# How Does A Double Pole Circuit Breaker Trip?



## fw2007 (Jul 11, 2007)

If current exceeds 100A through either leg of the 220V line, both sides will trip together.
So, you can draw up to 100A on each side, and that current can be a combination of 110V appliances on one leg, or 220V appliance on both legs.
Both poles of a double pole breaker will always trip together if current through either leg exceeds the rating.

For your range, if the specs are 40A at 220V, you need a 40 Amp double-pole breaker.

Hope this helps

FW


----------



## jrclen (Feb 20, 2008)

A double pole breaker is the same as two single pole breakers connected together. So your 100amp 2 pole is 2 100 amp breakers side by side. If either side conducts more than 100 amps the entire unit will trip or open. Both sides will shut off together

That breaker can supply 100 amps of current at 240 volts. It can supply 200 amps of current at 120 volts. Or any combination of the two as long as neither one exceeds 100 amps.

If your range requires a 40 amp 240 volt circuit, then each side of the 2 pole breaker will be 40 amps.

A home type electrical service consists of 2 legs of power at opposite polarity. Between the 2 legs there is 240 volts of electricity. Between each leg and the service neutral conductor, there is 120 volts of electricity.

If you have any questions, just ask away.


----------

**AVAILABLE DATA:**
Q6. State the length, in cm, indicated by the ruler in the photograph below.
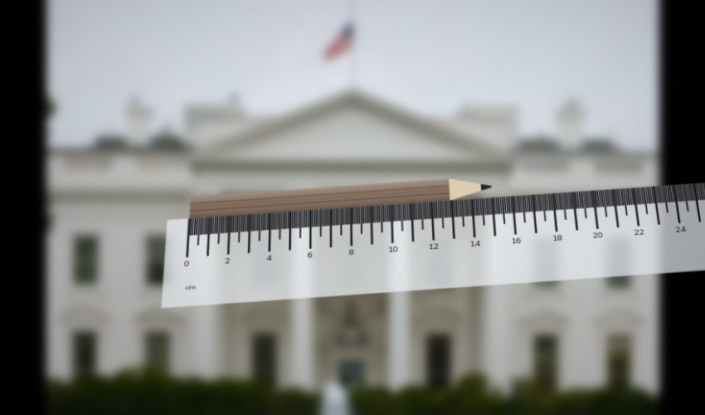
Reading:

--

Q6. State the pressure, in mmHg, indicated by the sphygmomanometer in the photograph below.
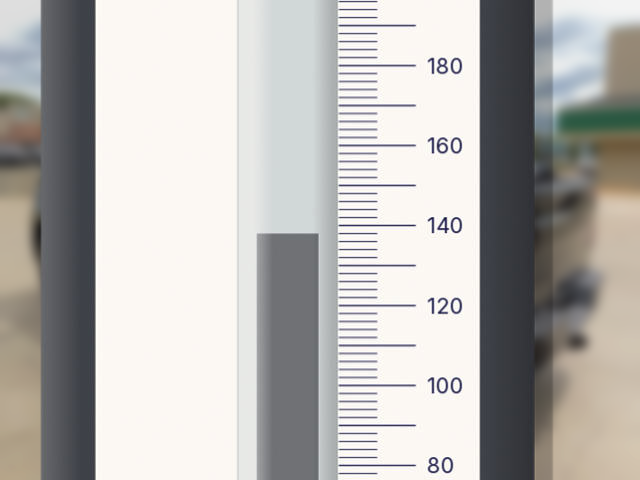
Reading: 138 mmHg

**THINGS TO DO:**
• A. Copy the part of the circuit breaker thread between "Hope this helps" and "exceeds 100 amps.", inclusive.
• B. According to the circuit breaker thread, what voltage is there between the two legs of a home electrical service?
The items have no connection to the circuit breaker thread.

**EXERCISE SOLUTIONS:**
• A.
Hope this helps

FW


----------



## jrclen (Feb 20, 2008)

A double pole breaker is the same as two single pole breakers connected together. So your 100amp 2 pole is 2 100 amp breakers side by side. If either side conducts more than 100 amps the entire unit will trip or open. Both sides will shut off together

That breaker can supply 100 amps of current at 240 volts. It can supply 200 amps of current at 120 volts. Or any combination of the two as long as neither one exceeds 100 amps.

• B. 240 volts